We trust you'll find everything to your liking. We've spiffed up the place for you. New highways. New facilities. New laws. New mass transit. New snow. As if on cue, after years of drought Mother Nature has brought the snowiest winter in memory, just in time for the Games.

Frankly, we earned this Olympics the old fashioned way: With cash and prizes and what's behind Door No. 2. (OK, can we cut out the scandal jokes already?!) Seriously, we earned it with hard work and considerable community angst. (We couldn't even put those rings on the hill without voting on it.)

The Olympics are the biggest thing to hit Utah since Brigham Young stopped at the top of East Canyon and said, "This is the place ? for the biathlon.
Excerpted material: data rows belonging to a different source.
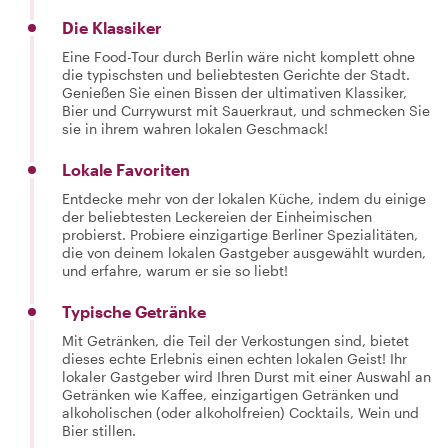
Die Klassiker
Eine Food-Tour durch Berlin wäre nicht komplett ohne
die typischsten und beliebtesten Gerichte der Stadt.
Genießen Sie einen Bissen der ultimativen Klassiker,
Bier und Currywurst mit Sauerkraut, und schmecken Sie
sie in ihrem wahren lokalen Geschmack!
Lokale Favoriten
Entdecke mehr von der lokalen Küche, indem du einige
der beliebtesten Leckereien der Einheimischen
probierst. Probiere einzigartige Berliner Spezialitäten,
die von deinem lokalen Gastgeber ausgewählt wurden,
und erfahre, warum er sie so liebt!
Typische Getränke
Mit Getränken, die Teil der Verkostungen sind, bietet
dieses echte Erlebnis einen echten lokalen Geist! Ihr
lokaler Gastgeber wird Ihren Durst mit einer Auswahl an
Getränken wie Kaffee, einzigartigen Getränken und
alkoholischen (oder alkoholfreien) Cocktails, Wein und
Bier stillen.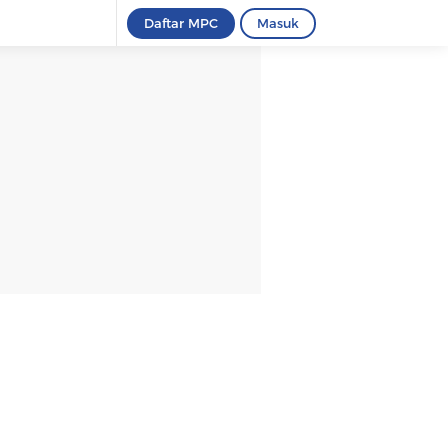
Daftar MPC
Masuk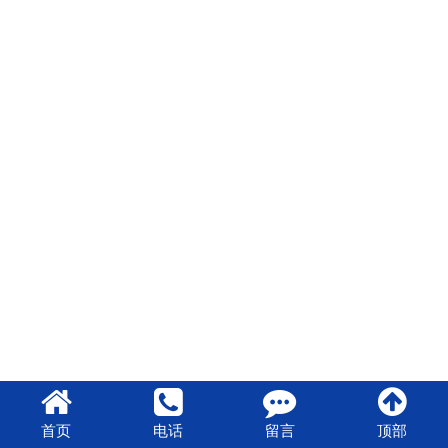
首页
电话
留言
顶部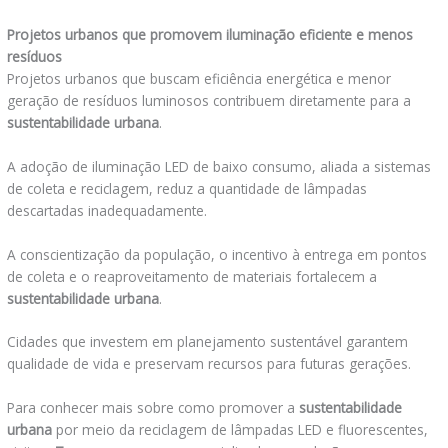
Projetos urbanos que promovem iluminação eficiente e menos
resíduos
Projetos urbanos que buscam eficiência energética e menor
geração de resíduos luminosos contribuem diretamente para a
sustentabilidade urbana
.
A adoção de iluminação LED de baixo consumo, aliada a sistemas
de coleta e reciclagem, reduz a quantidade de lâmpadas
descartadas inadequadamente.
A conscientização da população, o incentivo à entrega em pontos
de coleta e o reaproveitamento de materiais fortalecem a
sustentabilidade urbana
.
Cidades que investem em planejamento sustentável garantem
qualidade de vida e preservam recursos para futuras gerações.
Para conhecer mais sobre como promover a
sustentabilidade
urbana
por meio da reciclagem de lâmpadas LED e fluorescentes,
We'll put the luge over there and curling over here. . . . " Weeks later the bidding process began, and the Pioneers sent IOC members home with free oxen.

About those introductions: We're a medium-size state with wide open spaces and big mountains that collect custom-made snow that is special-delivered freeze-dried by this otherwise useless salty lake northwest of town.

We like family, ice cream, Jell-O (don't ask), snowmobiles, Stockton to Malone, cowboy boots, the deer hunt, pickup trucks and Suburbans with trailer hitches.

Yes, we have Mormons. If you want to pet one, just stop anyone on the street. There's a 70 percent chance you found a genuine Mormon.

Beware, we have occasional L.A.-like winter inversions in which dirty air hangs over the valley so thick that you have to floss it out of your teeth.

Mother Nature did a little showing off in our state. We are her sampler package. We have deserts, red rock, sand dunes, arches, mountains, lakes, rivers, forests, plus a variety of other natural wonders ? Delicate Arch, Zion's Park, Mt. Olympus, Mt. Timpanogos, Mt. Majerus, the Great Salt Lake. (One tip: the only people who visit the lake are from out of town.)

We're as square as a bar of soap, which makes us the butt of jokes, which makes us a little thin-skinned, which makes us eager to please (just ask Jean-Claude Ganga). Our "swearing" takes the form of "omiheck." You can get an alcoholic drink here, but you have to have a note from your mother.

Frankly, Utahns don't know what they want to be ? a hip, urbane, popular member of the class, or the nerdy, quiet kid on the back row who prefers home and hearth and doesn't smoke or drink or apologize for it. But enough about our baggage.

(Speaking of which, asking the average Utahn about polygamy is like asking a Texan about Branch Davidians. We know as much as you do. We considered putting a polygamist in a cage so everyone could look and point, but the courts already did that to Tom Green.)

As a state, we're also uncertain about advertising Utah. Why let the secret out? One philosophy: Look us over, enjoy the Games, spend your money, leave. On the other hand, we want to show off the place. We like the spotlight. Our buttons just about burst when we see Utah on national TV. When the president gushed about our state Friday night ? he called our state "majestic" and said we were the "perfect site" for these Games ? we beamed.

We want you to like us. We feel misunderstood. We cause a certain curiosity. Now the world will be watching little old Utah. There are 9,000 journalists in town ? about double the population of Garfield County. It makes us want to comb our hair and stand up a little straighter.

This is our moment. For 17 days, this is the place.